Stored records
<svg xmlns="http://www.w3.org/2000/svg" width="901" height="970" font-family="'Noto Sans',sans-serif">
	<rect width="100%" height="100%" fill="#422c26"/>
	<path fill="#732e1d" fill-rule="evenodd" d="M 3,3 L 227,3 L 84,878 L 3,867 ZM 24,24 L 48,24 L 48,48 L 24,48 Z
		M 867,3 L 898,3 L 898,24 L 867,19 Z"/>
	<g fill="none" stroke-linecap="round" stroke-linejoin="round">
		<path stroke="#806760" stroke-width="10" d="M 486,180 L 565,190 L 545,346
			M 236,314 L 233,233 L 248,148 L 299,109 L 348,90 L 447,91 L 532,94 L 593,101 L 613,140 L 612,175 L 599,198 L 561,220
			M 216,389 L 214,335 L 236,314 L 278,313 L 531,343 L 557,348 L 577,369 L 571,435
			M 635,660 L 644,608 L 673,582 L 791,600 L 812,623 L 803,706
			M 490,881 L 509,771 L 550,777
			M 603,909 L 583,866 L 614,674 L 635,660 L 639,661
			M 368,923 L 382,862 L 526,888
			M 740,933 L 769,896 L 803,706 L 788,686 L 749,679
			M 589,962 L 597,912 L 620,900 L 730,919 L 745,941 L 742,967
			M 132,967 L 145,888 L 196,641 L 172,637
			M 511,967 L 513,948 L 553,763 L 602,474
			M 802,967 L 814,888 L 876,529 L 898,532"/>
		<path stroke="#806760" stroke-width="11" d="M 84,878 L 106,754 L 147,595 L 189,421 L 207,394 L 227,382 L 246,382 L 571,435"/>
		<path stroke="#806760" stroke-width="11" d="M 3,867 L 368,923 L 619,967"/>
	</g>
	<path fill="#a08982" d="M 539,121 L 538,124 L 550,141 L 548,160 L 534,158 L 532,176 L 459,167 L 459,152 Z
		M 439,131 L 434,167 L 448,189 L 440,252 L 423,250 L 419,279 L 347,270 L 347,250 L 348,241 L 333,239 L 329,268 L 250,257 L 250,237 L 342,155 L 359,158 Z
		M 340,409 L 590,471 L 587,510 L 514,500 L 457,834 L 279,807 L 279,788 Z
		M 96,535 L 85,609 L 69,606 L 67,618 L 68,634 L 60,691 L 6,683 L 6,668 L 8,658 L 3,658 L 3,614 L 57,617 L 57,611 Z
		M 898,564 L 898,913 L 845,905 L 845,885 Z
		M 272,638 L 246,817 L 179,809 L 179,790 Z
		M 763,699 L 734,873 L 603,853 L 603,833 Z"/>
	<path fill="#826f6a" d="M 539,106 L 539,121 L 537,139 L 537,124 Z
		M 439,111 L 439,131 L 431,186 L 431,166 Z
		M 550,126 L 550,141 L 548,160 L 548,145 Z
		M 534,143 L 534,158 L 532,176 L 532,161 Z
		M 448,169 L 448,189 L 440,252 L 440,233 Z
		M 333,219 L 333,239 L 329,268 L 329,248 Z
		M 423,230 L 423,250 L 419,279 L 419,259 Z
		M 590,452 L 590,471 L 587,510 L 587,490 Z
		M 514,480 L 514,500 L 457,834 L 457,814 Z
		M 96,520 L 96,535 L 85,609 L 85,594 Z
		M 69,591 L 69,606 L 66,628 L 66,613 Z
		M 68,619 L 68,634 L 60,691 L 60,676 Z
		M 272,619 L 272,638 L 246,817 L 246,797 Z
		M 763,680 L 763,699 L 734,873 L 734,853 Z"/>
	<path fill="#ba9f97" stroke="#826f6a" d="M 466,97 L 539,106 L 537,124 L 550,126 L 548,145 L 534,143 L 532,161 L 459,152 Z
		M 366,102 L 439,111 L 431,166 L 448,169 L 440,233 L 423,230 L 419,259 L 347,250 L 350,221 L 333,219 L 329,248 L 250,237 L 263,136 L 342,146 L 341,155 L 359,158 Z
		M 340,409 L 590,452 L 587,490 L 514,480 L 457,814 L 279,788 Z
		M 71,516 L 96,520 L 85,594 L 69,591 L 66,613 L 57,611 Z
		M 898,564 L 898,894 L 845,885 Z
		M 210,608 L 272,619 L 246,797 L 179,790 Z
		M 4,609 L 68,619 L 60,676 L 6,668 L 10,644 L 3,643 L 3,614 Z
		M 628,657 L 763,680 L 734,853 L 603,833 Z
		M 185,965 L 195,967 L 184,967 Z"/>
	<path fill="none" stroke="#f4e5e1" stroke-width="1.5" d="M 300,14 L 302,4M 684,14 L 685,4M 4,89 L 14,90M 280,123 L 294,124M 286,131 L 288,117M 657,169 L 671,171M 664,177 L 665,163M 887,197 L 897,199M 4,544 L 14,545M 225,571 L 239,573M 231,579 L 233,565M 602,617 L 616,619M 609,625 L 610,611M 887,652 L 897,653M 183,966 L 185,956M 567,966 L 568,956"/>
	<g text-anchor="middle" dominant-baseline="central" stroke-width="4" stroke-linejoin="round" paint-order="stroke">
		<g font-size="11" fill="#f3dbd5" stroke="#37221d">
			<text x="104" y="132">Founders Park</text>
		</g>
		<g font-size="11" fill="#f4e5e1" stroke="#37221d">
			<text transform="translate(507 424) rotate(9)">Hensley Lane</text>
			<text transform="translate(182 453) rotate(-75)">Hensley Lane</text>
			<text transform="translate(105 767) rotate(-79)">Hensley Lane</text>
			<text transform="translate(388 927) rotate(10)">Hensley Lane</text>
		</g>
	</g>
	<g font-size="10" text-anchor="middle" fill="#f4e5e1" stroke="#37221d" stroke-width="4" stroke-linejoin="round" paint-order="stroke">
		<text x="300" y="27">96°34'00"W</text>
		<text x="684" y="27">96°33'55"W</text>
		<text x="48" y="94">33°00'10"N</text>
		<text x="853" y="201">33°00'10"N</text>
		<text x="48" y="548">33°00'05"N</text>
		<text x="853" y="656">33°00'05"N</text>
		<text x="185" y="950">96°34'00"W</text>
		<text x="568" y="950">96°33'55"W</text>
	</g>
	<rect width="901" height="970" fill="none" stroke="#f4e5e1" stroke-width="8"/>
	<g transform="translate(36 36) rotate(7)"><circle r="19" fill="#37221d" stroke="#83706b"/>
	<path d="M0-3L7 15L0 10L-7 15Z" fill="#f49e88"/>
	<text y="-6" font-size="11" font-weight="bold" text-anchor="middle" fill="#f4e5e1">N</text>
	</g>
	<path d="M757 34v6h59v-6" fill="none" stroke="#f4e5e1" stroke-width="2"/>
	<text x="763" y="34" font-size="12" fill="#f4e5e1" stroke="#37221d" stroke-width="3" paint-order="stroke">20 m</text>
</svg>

What this task involves
From the line containing "M 185,965 L" to the last line above, repeat every line exactly and nothing else.

Answer to the problem
		M 185,965 L 195,967 L 184,967 Z"/>
	<path fill="none" stroke="#f4e5e1" stroke-width="1.5" d="M 300,14 L 302,4M 684,14 L 685,4M 4,89 L 14,90M 280,123 L 294,124M 286,131 L 288,117M 657,169 L 671,171M 664,177 L 665,163M 887,197 L 897,199M 4,544 L 14,545M 225,571 L 239,573M 231,579 L 233,565M 602,617 L 616,619M 609,625 L 610,611M 887,652 L 897,653M 183,966 L 185,956M 567,966 L 568,956"/>
	<g text-anchor="middle" dominant-baseline="central" stroke-width="4" stroke-linejoin="round" paint-order="stroke">
		<g font-size="11" fill="#f3dbd5" stroke="#37221d">
			<text x="104" y="132">Founders Park</text>
		</g>
		<g font-size="11" fill="#f4e5e1" stroke="#37221d">
			<text transform="translate(507 424) rotate(9)">Hensley Lane</text>
			<text transform="translate(182 453) rotate(-75)">Hensley Lane</text>
			<text transform="translate(105 767) rotate(-79)">Hensley Lane</text>
			<text transform="translate(388 927) rotate(10)">Hensley Lane</text>
		</g>
	</g>
	<g font-size="10" text-anchor="middle" fill="#f4e5e1" stroke="#37221d" stroke-width="4" stroke-linejoin="round" paint-order="stroke">
		<text x="300" y="27">96°34'00"W</text>
		<text x="684" y="27">96°33'55"W</text>
		<text x="48" y="94">33°00'10"N</text>
		<text x="853" y="201">33°00'10"N</text>
		<text x="48" y="548">33°00'05"N</text>
		<text x="853" y="656">33°00'05"N</text>
		<text x="185" y="950">96°34'00"W</text>
		<text x="568" y="950">96°33'55"W</text>
	</g>
	<rect width="901" height="970" fill="none" stroke="#f4e5e1" stroke-width="8"/>
	<g transform="translate(36 36) rotate(7)"><circle r="19" fill="#37221d" stroke="#83706b"/>
	<path d="M0-3L7 15L0 10L-7 15Z" fill="#f49e88"/>
	<text y="-6" font-size="11" font-weight="bold" text-anchor="middle" fill="#f4e5e1">N</text>
	</g>
	<path d="M757 34v6h59v-6" fill="none" stroke="#f4e5e1" stroke-width="2"/>
	<text x="763" y="34" font-size="12" fill="#f4e5e1" stroke="#37221d" stroke-width="3" paint-order="stroke">20 m</text>
</svg>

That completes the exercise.